Ironias no brincar infantil é o que não falta na história da nossa sociedade. O casal de pesquisadores americanos Iona e Peter Opie, descrevem como os bombardeamentos de Londres na segunda guerra mundial, foram uma benção para as gerações de crianças que se seguiu. Nos escombros e com a falta de supervisão de adultos, crianças acendiam fogo para assar batatas, encontravam tesouros misteriosos, e os entulhos eram geniais para brincar de pique esconde e chutar a lata. O casal passou a defender parques urbanos menos cuidados, afinal, a natureza da criança é atraída por lugares mais selvagens como moitas de grama alta, beiras de água e barrancos.

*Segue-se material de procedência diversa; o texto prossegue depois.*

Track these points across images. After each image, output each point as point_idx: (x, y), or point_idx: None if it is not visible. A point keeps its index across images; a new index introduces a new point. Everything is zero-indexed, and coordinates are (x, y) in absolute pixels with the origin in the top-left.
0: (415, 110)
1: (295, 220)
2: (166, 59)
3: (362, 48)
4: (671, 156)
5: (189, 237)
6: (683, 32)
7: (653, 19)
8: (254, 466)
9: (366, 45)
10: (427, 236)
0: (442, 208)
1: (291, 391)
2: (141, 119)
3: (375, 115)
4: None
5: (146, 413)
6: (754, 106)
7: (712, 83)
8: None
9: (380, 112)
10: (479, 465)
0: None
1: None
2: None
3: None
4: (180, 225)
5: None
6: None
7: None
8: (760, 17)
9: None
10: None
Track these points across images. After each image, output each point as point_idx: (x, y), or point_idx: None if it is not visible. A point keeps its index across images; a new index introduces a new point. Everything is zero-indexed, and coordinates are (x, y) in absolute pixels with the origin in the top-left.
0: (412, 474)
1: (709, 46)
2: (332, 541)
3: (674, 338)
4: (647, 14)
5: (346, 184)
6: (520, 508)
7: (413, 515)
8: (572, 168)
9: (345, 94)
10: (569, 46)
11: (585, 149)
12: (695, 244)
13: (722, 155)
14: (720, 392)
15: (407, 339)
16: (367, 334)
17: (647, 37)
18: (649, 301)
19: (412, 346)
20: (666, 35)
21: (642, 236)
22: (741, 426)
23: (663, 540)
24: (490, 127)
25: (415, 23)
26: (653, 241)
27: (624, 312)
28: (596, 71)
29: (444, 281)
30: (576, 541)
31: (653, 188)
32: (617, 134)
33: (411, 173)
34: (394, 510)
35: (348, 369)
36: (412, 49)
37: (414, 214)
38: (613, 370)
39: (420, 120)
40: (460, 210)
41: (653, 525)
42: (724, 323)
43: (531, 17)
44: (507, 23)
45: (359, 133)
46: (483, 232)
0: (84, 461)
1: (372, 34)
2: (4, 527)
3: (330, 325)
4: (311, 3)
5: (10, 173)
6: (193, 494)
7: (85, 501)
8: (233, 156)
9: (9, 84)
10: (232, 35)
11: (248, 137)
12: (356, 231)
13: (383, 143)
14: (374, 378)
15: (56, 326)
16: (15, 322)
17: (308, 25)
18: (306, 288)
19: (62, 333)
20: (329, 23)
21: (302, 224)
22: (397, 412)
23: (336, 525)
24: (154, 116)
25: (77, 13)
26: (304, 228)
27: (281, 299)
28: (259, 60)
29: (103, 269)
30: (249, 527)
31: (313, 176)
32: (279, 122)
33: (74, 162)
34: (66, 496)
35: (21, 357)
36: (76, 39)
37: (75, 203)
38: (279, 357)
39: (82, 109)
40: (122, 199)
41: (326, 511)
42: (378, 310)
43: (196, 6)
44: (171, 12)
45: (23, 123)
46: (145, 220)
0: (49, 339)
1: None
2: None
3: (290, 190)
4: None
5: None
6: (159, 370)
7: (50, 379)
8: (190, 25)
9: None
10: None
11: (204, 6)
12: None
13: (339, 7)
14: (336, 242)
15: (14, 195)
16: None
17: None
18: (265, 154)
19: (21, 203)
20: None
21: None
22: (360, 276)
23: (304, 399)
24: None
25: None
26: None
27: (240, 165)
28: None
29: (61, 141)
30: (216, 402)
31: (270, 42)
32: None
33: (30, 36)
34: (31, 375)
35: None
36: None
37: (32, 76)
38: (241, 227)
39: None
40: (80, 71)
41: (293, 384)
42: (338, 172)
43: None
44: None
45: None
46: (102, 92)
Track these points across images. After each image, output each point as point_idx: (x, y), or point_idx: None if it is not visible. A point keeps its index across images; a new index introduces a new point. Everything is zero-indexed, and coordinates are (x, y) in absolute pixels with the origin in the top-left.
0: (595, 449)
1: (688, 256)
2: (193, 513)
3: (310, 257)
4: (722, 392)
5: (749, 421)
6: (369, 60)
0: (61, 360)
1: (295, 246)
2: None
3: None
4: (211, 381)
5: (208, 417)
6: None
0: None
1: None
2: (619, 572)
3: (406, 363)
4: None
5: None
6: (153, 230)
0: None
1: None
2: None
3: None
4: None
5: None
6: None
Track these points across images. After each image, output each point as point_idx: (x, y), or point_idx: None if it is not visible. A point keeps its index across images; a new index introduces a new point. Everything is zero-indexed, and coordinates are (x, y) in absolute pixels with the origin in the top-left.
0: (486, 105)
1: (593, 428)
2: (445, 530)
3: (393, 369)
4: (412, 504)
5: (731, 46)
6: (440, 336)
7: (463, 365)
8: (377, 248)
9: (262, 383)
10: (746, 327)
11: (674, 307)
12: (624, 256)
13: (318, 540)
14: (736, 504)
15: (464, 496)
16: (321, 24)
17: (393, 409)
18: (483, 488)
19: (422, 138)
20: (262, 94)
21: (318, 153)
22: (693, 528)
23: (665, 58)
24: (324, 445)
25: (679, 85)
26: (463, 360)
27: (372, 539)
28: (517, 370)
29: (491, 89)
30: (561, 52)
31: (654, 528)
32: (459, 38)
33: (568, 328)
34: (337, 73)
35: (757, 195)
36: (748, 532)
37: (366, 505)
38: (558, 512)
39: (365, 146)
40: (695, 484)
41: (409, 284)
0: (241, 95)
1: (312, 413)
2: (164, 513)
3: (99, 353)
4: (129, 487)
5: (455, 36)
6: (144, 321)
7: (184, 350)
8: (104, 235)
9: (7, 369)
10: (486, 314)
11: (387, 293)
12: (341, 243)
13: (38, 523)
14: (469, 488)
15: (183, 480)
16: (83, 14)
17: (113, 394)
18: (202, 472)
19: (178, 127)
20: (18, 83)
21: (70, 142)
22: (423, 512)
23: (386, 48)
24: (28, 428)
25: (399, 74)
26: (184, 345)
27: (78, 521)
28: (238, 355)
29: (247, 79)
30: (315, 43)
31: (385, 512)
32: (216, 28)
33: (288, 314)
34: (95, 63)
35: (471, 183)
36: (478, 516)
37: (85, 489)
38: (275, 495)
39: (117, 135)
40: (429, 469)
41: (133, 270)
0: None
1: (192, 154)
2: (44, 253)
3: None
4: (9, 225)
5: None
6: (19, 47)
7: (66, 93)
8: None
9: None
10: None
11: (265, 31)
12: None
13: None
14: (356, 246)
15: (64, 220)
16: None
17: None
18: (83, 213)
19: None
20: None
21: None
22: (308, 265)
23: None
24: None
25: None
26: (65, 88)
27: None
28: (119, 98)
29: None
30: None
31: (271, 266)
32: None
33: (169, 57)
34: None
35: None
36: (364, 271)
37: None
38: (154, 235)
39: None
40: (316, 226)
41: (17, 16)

Voltando ao menino de Paraisópolis, esse local onde cada metro quadrado é ocupado por todo tipo de construções, muros, asfalto, carros, gente, barulho… como aquele trator ousou entrar em seu ambiente selvagem, para impedi-lo de estar com o que mais sente falta: esse tantinho de chão aberto onde a terra, que há muito o abandonou pode, finalmente, ser manuseada?

Por tudo isso, eu e aquele menino tentamos, tentamos, mas a pá não furava os duros pneus de borracha do trator. Desistimos.